Abstract
Background
The status of infants in the minutes after birth has been summarized by the Apgar score for the last 70 years and is applied at most medically attended deliveries around the world. It has not, however, adapted to changes in neonatal resuscitation over the decades. There are issues with application to premature newborns, how to account for the interventions outlined in the Newborn Resuscitation Program (NRP), inter-rater reliability, and local custom. Developing a modern newborn assessment score will require a series of steps, the first of which is to identify which observations or data can best differentiate a normal newborn transition from an abnormal one.
Methods
Video recordings of at least 35 random normal (meeting NRP goals for heart rate and saturation without intervention, normal physical exam and requiring only normal postnatal care) and 35 random abnormal (not meeting at least 2 normal criteria) from 7 centers participating in the VERIFI study. The presence or absence of observable elements, including vital signs, appearance, and interventions will be recorded every 30 seconds for the first 5 minutes of life. Observations, as well as any changes over time or after intervention will be compared between normal and abnormal, and those that are significant and independent based on logistic regression will become candidate newborn assessment score components.
Expected results
There are likely to be ten or more observations/elements from videos of the first five minutes of life that will differ between normal and abnormal newborns, and these will be tested in all combinations to identify the 1–3 score sets that will be applied to a new set of VERIFI videos to identify which has the best sensitivity/specificity.
Conclusions
Bringing newborn assessment into modern practice will build on the legacy of Dr. Apgar. A series of steps, beginning with identifying the observations/elements that best identify newborns who may need further care can lead to a universal validated tool for the 21st century.
Introduction
The status of almost every baby born in the US, Europe and most other countries is assessed over the first five minutes of life using the system that Virginia Apgar published almost 70 years ago [1]. Along with the date of birth, it is the first number assigned to millions each year. The initial purpose, according to Dr. Apgar, was to identify newborns with difficult transitions to extrauterine life who might therefore require further support, but it quickly evolved to become a risk factor/predictor for mortality [2] and for near [3]- and long-term [4] morbidities for the baby. Over the next decades, as it became almost universal, it also became an outcome marker for problems during pregnancy and delivery. In a review of 500 papers published in 2018–19, the Apgar score was used to assess issues and interventions in pregnancy (35%), mode of delivery and maternal anesthesia (30%), as a risk factor for short and long-term problems for the newborn (19%), and as a descriptor of the newborn’s condition (16%) [5].
The Collaborative Perinatal Project included the Apgar score among the prospective collected data on over 50,000 pregnancies from 1959–1965 and demonstrated an association between low scores and both mortality [2] and one-year neurodevelopmental problems [4]. Obstetrical care, newborn care, and newborn resuscitation have markedly changed since then, but no contemporary studies have examined the impact of these changes on the utility of the Apgar score. There are also major concerns regarding its prognostic accuracy [6], application to premature newborns [7], inter-rater reliability [8,9], how to account for ongoing resuscitative interventions [10], and applicability across different countries and regions [11]. Accordingly, there are increasing calls to overhaul newborn scoring to make it more relevant or even to abolish it [12–14].
Given how a simple observational scoring system for all newborns is almost universally applied at delivery and used by so many medical (and non-medical) specialties, a newborn assessment methodology for the 21st century must be 1) simple to apply, 2) informed by easily obtained data, primarily from observation at the assessment time, 3) adaptable to any circumstance at delivery, and 4) consistent across observers and local practices.
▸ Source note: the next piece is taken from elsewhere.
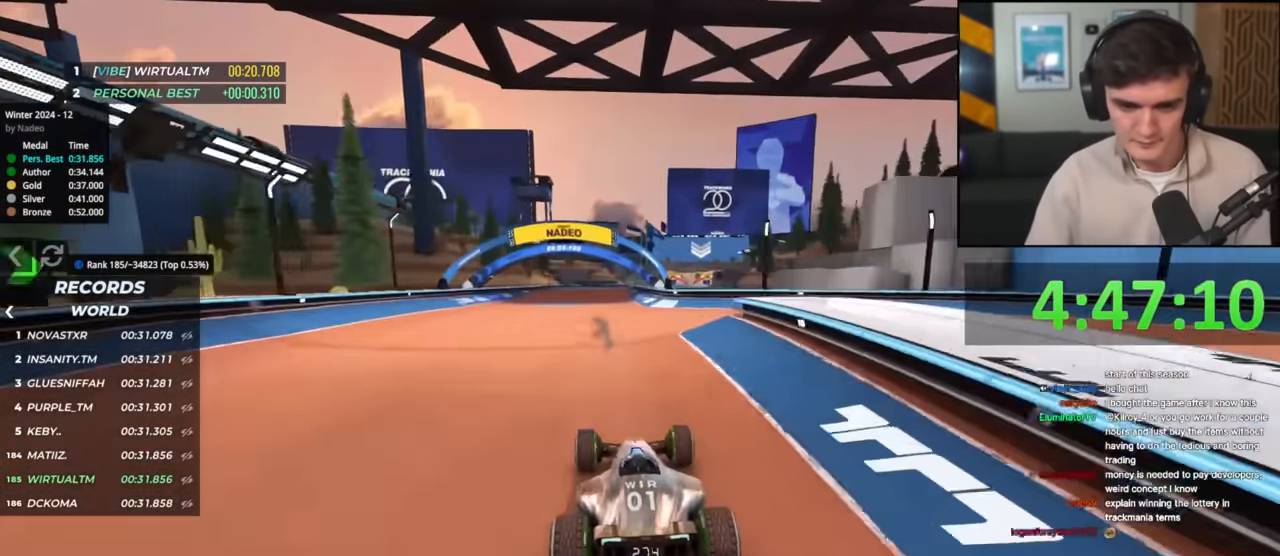
{"keys": ["up"], "events": [[34, "left", "down"], [84, "left", "up"], [267, "right", "down"], [501, "right", "up"]]}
Revising the approach to newborn assessment will require a series of steps, including reassessment of relevant inputs, feasibility testing, and real-world comparisons with the current gold standard, the Apgar score. The first step is to determine which potential components of an assessment tool best differentiate a normal and successful transition to extrauterine life from one that is not normal and/or identifies the newborns who require increased medical attention at delivery or after postnatal transition. The Assessing Newborns With Each Resuscitation (ANSWER) study is designed to create a hierarchy of candidate newborn assessment components using video recordings of newborn resuscitation.
Design
The data for this study will be collected from analysis of video recordings as part of the VERIFI (Video Evaluation for Resuscitation of Infants International) project, an international registry of data captured from video recorded delivery room resuscitations to characterize practice, process and outcomes of delivery room resuscitation. The goal is to collect 300–450 videos per year and follow the subjects until hospital discharge or transfer. Currently, seven centers are preparing to participate: the Hospital of the University of Pennsylvania, Oklahoma Children’s Hospital OU Health, Stavanger University Hospital, Universitätskliniken der MedUni Wien, St Louis University/Cardinal Glennon Children’s Hospital, Technisches University Dresden, and Universiteit Leiden. At each center, video- and audio-recordings of the newborn are captured in the first minutes of life. The videos are stored within each site per their individual policies and only anonymized data derived from analysis of the videos done at each site are uploaded to the registry. The ANSWER study will leverage the VERIFI infrastructure to assess the feasibility and inter-rater reliability of candidate measures of newborn health that can be ascertained from a convenience sample of these video recordings. Two raters at each site will independently review and score each video for each of the candidate elements listed in Table 1 and to classify each delivery outcome as Normal, Abnormal, or Indeterminate. Time to first cry and breath will be recorded at the exact time. The other elements will be recorded at every 30 seconds after birth for the first 5 minutes. Observations of the newborn such as heart rate, saturation, and elements derived from the Apgar score will be recorded as close to but preceding each 30-second mark. Intervention elements will be scored if they occurred in the thirty second time preceding the assessment rime. For example, if CPAP is applied at 75 seconds of life, and removed at 185 seconds of life, it would recorded as Yes/Present only at 90, 120, 150 and 180 seconds. If an element cannot be accurately assessed at any of the successive 30 second marks, it will be recorded as Unobservable.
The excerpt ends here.